Comment peut-on tuer ses enfants? Question posée au psychologue Philip Jaffé, qui se met dans la peau de l’homme qui a supprimé sa famille à Yverdon-les-Bains.
- par
- Vincent Donzé
«Ces assassins n’ont pas le courage de se suicider seuls», lâchait dimanche à Yverdon-les-Bains une psychologue devant la maison où trois jours plus tôt, un homme de 45 ans abattait sa femme de 40 ans et leurs trois filles de 5 ans, 9 ans et 13 ans, avant de se donner la mort. Ceux qui ont fait le déplacement par compassion ou curiosité se sont demandé comment peut-on tuer ses enfants? Question posée au psychologue Philip Jaffé.
Comment peut-on tuer ses enfants?
Le père a perdu ses repères et dans sa façon d’éliminer ses angoisses et ses souffrances, il emporte sa famille. Les explications renvoient aux publications du sociologue français Émile Durkheim (1858-1917) sur le suicide égoïste et anomique.
Pourquoi emporter sa famille?
Derrière un féminicide, on trouve généralement une séparation ou du moins, des difficultés relationnelles, avec ou sans jalousie. Ce qui rend le geste radical, c’est l’idée que personne ne doit survivre à sa souffrance. Souvenez-vous de cet homme qui prétendait être médecin à l’OMS à Genève et qui lorsque son mensonge permanent était sur le point d’être rendu public, a tué femme et enfants avant de rater son suicide.
Quel éclairage apporte cette affaire de 1993?
Elle montre l’existence d’un élément déclencheur, lorsque l’épouse s’apprête à parler, par exemple.
Une femme pourrait-elle supprimer ses enfants?
Il y a 20 ans en Valais, une mère a noyé son fils cadet dans une baignoire, tenté de tuer sa fille en la jetant dans le Rhône et manqué de se suicider avec ses deux autres enfants en précipitant sa voiture contre une pompe à essence. Une femme peut traverser sans dérive meurtrière un moment de désespoir en appelant à l’aide, voire une dépression profonde qui l’empêche d’exercer son rôle de mère. Non seulement les femmes n’éliminent leur conjoint qu’au compte-gouttes, mais dans une phase de séparation, elles sont protectrices envers les enfants.
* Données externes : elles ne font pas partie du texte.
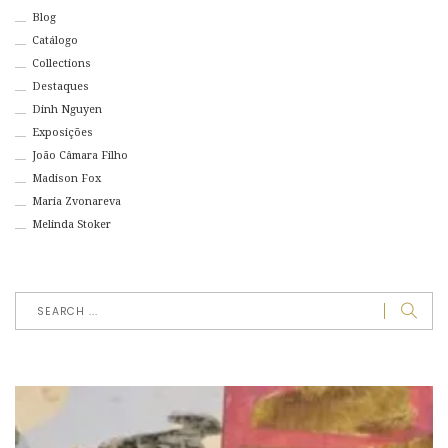
Blog
Catálogo
Collections
Destaques
Dinh Nguyen
Exposições
João Câmara Filho
Madison Fox
Maria Zvonareva
Melinda Stoker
La différence avec un homme qui se sent trahi après avoir été quitté, c’est le fantasme de la possession qui lui fait penser que «c’est MA femme, MA famille et j’en fais ce que je veux».
Que révèle l’usage d’une arme à feu?
Les conflits ne se terminent pas de cette manière dans les familles sans arme à feu dans leur foyer. L’arme n’explique pas le passage à l’acte, mais elle donne la capacité de le réaliser.
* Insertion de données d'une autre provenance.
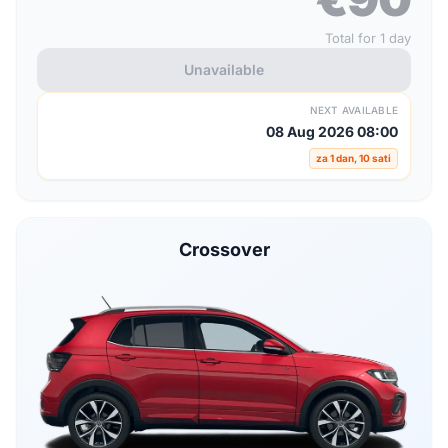
Total for 1 day
Unavailable
NEXT AVAILABLE
08 Aug 2026 08:00
za 1 dan, 10 sati
Crossover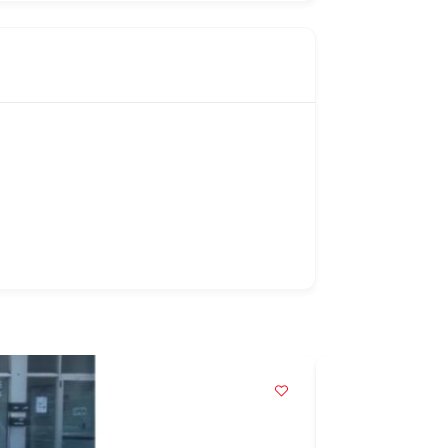
Popular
Le tueur a-t-il brûlé la maison pour effacer des traces?
Non. Vouloir effacer sa famille et son foyer par un geste d’éclat, c’est l’expression d’une toute-puissance. Il ne s’agit pas de fanfaronner, mais de tirer la langue à la société. Ne laissez que des cendres, c’est une façon de dire «Oubliez-nous: on a le sort qu’on mérite, par la faute de ma femme». Une autopsie psychologique serait utile en incluant également les amis des enfants, sans les traumatiser.
Le premier droit de l’enfant n’est-il pas le droit à la vie?
Les enfants ont le droit à la survie, à la vie et au développement. Ce contrat est passé avec l’État. Quand les parents ne respectent pas ces droits fondamentaux, on sort du cadre juridique pour entrer dans une pathologie sociale et mentale.